REQUIREMENT -
Reproduce the lines from the one holding "МЫ В СОЦСЕТЯХ" to the end of the entries. Include both ends and change nothing.

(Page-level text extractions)
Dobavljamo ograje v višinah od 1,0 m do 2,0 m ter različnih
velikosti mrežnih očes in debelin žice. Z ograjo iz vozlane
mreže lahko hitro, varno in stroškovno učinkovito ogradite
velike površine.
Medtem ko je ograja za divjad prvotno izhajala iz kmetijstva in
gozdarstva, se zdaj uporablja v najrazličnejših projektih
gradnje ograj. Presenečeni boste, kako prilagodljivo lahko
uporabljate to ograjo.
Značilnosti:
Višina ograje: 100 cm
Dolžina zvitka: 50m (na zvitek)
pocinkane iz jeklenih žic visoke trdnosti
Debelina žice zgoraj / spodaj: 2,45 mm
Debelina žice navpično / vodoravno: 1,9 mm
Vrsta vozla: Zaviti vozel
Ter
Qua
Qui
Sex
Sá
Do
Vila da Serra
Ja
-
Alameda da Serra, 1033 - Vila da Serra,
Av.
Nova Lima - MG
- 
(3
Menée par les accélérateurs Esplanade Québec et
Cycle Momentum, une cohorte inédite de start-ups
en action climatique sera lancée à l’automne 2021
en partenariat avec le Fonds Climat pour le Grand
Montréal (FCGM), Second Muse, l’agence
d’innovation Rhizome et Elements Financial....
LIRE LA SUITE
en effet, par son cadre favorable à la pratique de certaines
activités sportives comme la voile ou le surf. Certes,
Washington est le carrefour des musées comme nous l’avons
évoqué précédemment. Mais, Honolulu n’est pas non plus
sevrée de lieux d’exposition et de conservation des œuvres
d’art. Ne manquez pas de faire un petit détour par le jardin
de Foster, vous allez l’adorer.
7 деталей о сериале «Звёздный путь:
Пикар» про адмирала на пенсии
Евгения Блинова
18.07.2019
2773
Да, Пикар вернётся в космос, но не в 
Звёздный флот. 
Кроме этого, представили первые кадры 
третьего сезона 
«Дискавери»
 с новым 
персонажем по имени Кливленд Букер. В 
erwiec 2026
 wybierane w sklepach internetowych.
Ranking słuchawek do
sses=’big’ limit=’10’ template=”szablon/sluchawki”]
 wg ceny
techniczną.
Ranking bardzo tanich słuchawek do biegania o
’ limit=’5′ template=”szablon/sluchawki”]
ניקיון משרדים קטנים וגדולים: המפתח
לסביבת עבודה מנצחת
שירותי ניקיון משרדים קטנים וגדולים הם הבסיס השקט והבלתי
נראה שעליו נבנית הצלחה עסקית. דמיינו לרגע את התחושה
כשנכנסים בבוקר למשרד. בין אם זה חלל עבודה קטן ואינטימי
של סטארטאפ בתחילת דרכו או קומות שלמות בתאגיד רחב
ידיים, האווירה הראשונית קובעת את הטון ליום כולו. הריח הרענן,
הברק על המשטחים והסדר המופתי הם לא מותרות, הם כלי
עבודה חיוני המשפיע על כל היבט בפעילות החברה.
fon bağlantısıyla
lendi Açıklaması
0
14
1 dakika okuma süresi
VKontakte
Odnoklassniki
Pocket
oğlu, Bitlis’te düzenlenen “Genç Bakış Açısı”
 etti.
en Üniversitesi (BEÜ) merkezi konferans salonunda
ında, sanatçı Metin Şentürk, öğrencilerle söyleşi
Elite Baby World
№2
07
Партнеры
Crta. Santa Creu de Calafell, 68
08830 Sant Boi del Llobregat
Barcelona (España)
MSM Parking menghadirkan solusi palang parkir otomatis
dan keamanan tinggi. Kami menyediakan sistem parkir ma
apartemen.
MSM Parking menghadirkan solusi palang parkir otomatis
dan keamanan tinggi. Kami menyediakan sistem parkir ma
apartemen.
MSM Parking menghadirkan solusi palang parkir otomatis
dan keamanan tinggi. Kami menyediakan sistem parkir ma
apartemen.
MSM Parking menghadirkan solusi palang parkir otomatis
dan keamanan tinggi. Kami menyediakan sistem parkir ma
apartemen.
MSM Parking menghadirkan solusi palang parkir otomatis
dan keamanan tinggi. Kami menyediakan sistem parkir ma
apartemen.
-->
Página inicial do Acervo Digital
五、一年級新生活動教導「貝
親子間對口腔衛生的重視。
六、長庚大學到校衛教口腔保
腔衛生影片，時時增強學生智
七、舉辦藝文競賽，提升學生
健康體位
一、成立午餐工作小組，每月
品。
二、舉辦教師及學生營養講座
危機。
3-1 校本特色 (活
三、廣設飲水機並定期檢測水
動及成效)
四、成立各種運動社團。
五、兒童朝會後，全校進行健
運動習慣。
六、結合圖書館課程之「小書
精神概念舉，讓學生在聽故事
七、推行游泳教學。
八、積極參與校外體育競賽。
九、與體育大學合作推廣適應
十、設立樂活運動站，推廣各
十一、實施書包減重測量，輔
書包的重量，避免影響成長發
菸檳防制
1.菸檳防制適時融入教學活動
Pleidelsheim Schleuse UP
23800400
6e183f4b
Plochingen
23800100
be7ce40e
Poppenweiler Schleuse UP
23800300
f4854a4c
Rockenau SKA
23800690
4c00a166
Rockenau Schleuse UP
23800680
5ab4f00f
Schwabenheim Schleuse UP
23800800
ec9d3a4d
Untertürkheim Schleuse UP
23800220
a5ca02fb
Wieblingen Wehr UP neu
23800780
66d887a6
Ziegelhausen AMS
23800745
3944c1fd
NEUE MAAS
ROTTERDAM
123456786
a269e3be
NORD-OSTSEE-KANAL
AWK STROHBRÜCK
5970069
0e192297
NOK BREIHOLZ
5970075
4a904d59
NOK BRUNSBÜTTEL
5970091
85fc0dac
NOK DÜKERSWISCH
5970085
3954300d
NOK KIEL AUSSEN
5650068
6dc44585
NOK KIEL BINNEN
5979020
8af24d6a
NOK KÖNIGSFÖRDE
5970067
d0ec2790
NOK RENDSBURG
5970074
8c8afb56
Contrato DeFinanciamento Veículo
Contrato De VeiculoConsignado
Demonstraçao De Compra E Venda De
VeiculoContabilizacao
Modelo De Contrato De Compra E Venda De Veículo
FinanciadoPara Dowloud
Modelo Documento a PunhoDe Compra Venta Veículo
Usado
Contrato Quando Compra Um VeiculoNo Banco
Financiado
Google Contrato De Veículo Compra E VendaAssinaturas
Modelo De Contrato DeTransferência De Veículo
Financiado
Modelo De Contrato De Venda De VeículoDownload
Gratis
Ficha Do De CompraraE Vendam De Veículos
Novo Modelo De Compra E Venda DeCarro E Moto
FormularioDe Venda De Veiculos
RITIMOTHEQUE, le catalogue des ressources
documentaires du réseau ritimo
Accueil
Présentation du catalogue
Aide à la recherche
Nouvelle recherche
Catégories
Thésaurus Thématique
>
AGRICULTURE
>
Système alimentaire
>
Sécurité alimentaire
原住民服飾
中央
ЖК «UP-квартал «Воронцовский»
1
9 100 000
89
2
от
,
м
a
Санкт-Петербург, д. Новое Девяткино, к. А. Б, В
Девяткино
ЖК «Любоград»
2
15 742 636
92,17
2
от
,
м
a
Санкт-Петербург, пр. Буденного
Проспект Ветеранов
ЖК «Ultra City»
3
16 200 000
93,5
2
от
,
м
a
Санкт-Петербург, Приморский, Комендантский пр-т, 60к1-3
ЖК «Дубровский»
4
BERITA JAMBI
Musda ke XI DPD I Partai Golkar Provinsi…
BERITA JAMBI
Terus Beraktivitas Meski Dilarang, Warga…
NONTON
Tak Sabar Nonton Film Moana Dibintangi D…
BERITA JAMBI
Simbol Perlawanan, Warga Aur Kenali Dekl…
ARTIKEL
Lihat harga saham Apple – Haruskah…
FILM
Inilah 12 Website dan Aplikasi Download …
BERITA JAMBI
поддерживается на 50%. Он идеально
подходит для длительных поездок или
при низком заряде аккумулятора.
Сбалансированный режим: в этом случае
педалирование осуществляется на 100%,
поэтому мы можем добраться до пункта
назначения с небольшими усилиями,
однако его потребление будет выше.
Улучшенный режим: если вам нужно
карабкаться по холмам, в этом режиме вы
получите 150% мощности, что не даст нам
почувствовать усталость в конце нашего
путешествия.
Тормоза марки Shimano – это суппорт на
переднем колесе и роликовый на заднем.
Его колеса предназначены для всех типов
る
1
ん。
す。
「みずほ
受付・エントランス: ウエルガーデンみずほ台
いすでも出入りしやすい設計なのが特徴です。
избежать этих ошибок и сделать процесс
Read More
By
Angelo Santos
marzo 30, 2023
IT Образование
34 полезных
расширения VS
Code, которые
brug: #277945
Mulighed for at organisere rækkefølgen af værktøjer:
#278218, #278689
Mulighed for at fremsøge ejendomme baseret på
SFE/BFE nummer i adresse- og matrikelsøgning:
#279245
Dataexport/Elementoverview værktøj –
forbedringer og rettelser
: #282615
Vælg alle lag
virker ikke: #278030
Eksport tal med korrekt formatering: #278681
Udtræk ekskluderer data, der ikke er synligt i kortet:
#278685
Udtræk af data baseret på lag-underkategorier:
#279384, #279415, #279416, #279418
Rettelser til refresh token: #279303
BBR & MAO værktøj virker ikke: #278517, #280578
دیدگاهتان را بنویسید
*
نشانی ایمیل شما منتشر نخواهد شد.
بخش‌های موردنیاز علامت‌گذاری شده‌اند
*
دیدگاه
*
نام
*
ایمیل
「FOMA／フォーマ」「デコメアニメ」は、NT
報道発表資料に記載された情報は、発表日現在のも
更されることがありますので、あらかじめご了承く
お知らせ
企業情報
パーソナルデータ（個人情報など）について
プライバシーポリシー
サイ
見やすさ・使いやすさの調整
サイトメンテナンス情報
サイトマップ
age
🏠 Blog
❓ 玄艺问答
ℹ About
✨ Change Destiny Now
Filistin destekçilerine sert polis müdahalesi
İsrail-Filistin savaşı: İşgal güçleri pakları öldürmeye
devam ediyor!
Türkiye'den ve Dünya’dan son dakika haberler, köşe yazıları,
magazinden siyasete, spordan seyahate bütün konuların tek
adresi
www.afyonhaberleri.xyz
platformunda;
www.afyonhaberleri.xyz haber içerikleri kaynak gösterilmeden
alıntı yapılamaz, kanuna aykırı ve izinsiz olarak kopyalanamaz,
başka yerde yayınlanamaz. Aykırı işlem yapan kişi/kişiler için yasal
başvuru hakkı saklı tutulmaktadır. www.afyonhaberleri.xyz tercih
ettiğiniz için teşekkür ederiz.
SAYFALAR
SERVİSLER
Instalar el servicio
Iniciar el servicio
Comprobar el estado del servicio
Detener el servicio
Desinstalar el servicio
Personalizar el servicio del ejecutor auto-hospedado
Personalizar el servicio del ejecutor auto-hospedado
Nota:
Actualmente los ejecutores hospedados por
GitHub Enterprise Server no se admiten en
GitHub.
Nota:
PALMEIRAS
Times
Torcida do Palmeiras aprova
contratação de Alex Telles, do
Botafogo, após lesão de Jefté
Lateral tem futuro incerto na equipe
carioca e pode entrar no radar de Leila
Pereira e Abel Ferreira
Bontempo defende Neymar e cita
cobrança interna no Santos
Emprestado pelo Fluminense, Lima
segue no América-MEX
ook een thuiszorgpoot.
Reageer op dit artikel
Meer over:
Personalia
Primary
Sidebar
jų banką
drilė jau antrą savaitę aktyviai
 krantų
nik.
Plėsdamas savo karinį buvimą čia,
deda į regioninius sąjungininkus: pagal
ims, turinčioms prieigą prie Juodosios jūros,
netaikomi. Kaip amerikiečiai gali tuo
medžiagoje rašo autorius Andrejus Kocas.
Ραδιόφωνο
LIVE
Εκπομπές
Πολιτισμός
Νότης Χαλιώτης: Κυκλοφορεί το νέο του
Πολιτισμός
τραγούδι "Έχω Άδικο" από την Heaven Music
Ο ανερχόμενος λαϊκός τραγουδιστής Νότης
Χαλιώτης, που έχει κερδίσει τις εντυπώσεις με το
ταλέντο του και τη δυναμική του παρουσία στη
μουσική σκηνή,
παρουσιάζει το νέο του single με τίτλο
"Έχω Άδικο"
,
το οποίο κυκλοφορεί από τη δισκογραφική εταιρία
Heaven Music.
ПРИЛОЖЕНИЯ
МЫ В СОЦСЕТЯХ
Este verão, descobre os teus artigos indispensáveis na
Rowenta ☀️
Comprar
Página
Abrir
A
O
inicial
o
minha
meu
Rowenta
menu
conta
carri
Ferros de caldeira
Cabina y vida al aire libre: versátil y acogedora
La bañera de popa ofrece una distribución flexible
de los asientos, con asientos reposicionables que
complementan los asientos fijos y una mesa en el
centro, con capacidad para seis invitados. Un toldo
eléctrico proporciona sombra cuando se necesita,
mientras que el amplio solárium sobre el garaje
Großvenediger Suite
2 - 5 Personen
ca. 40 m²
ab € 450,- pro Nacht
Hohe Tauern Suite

ANSWER FOR THIS EXERCISE -
МЫ В СОЦСЕТЯХ
Este verão, descobre os teus artigos indispensáveis na
Rowenta ☀️
Comprar
Página
Abrir
A
O
inicial
o
minha
meu
Rowenta
menu
conta
carri
Ferros de caldeira
Cabina y vida al aire libre: versátil y acogedora
La bañera de popa ofrece una distribución flexible
de los asientos, con asientos reposicionables que
complementan los asientos fijos y una mesa en el
centro, con capacidad para seis invitados. Un toldo
eléctrico proporciona sombra cuando se necesita,
mientras que el amplio solárium sobre el garaje
Großvenediger Suite
2 - 5 Personen
ca. 40 m²
ab € 450,- pro Nacht
Hohe Tauern Suite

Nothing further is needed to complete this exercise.